Ed ecco a voi il pane del 79 d.C., carbonizzato dall‘eruzione di quell’ormai lontano e terribile 24 agosto, completamente nero ma ancora in vita. Ha ripreso forma grazie ad Antonio Stampone, che pezzo per pezzo, briciola per briciola sta man mano rimettendo a posto tutte le pagnotte ritrovate agli scavi di Pompei.

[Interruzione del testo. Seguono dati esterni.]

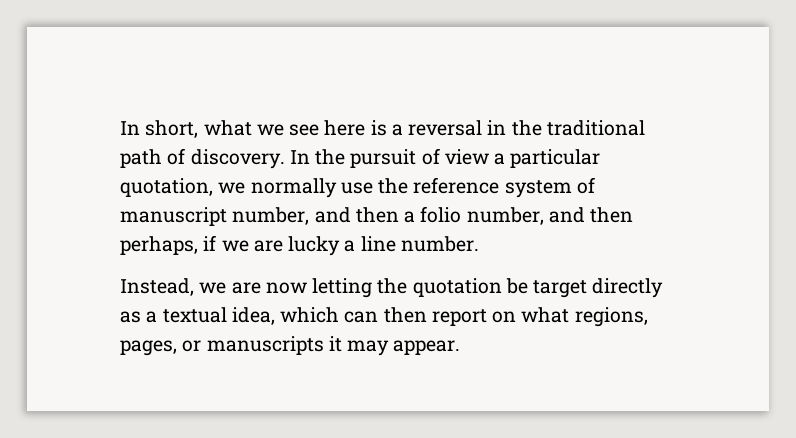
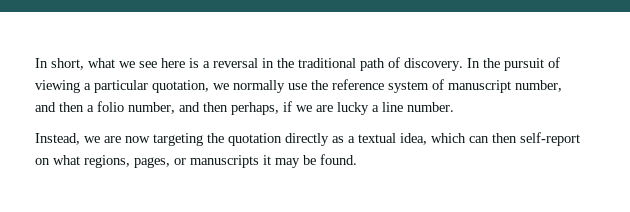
[444,149,489,165] view -> [35,80,80,93] viewing
[312,278,373,298] letting -> [153,133,203,146] targeting
[505,278,588,298] be target -> (282, 139) none
[431,309,487,326] report -> [520,132,580,146] self-report
[393,340,461,355] appear. -> [303,154,357,165] be found.

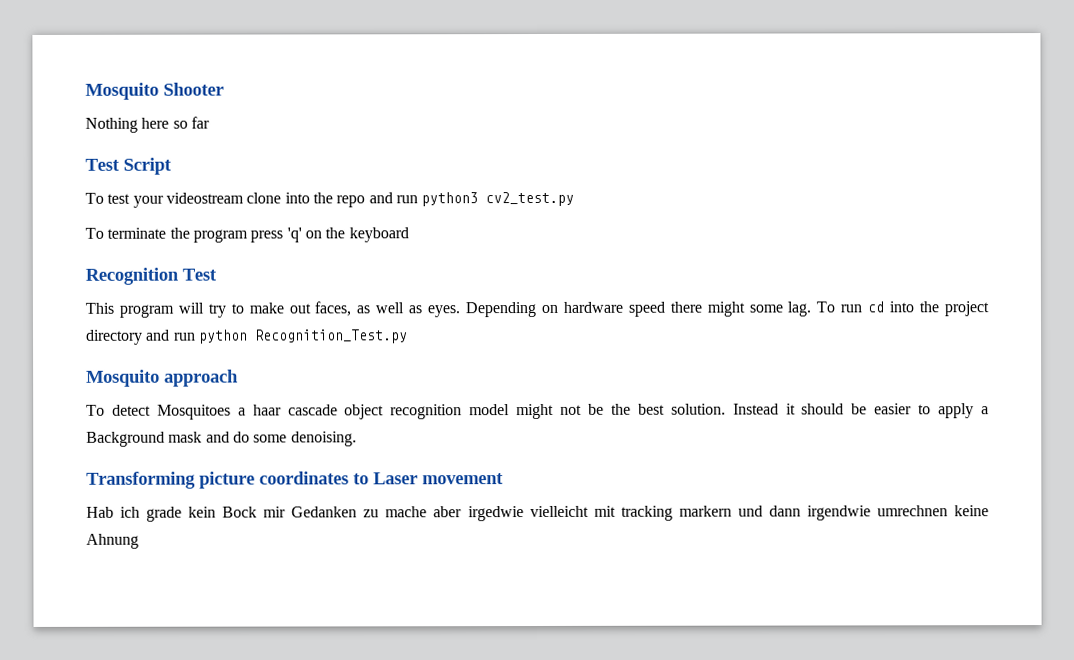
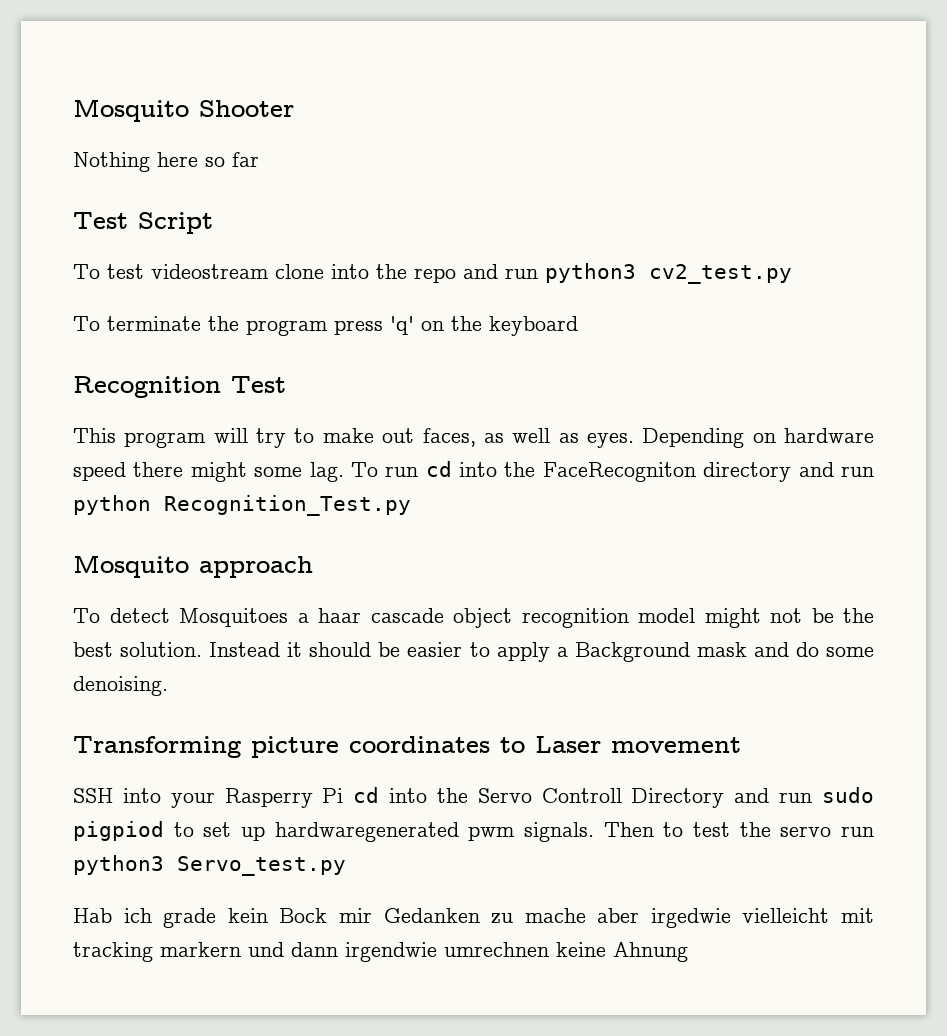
[132,195,164,208] your -> (144, 271) none
[943,301,989,317] project -> [542,462,696,482] FaceRecogniton
(504, 479) none -> [73,787,874,808] [73,821,874,842] [73,855,346,876] // SSH into your Rasperry Pi cd into the Servo Controll Directory and run sudo pigpiod to set up hardwaregenerated pwm signals. Then to test the servo run python3 Servo_test.py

E proprio questa era la forma del pane in quell’epoca. Chiamato panis quadratus, le pagnotte erano tonde e segnate a spicchio in modo da poterle spezzare facilmente e proprio come oggi era considerato l’alimento principale della dieta. A Pompei c’erano infatti circa trenta pistrina, panifici pubblici disposti lungo Via dell’Abbondanza che producevano diverse qualità di pane: prima qualità, seconda qualità, pane di farro, quello poco raffinato, il pane per i marinai ed in fine quello per i poveracci.
La qualità del pane a Pompei doveva essere veramente ottima, esso veniva rappresentato nei graffiti, in uno dei quali si legge “Viator Pompeis panem gustas, Nuceriae bibes”, ovvero “Viaggiatore, mangia il pane di Pompei ma bevi vino di Nocera”.
Molte pagnotte sono state ridotte in polvere dalla devastante eruzione e ritrovati nei forni nella quale venivano cotti. Si tratta di una delle più importanti raccolte di testimonianze bio-vegetali. I pani, una volta terminati i restauri, verranno esposti al pubblico.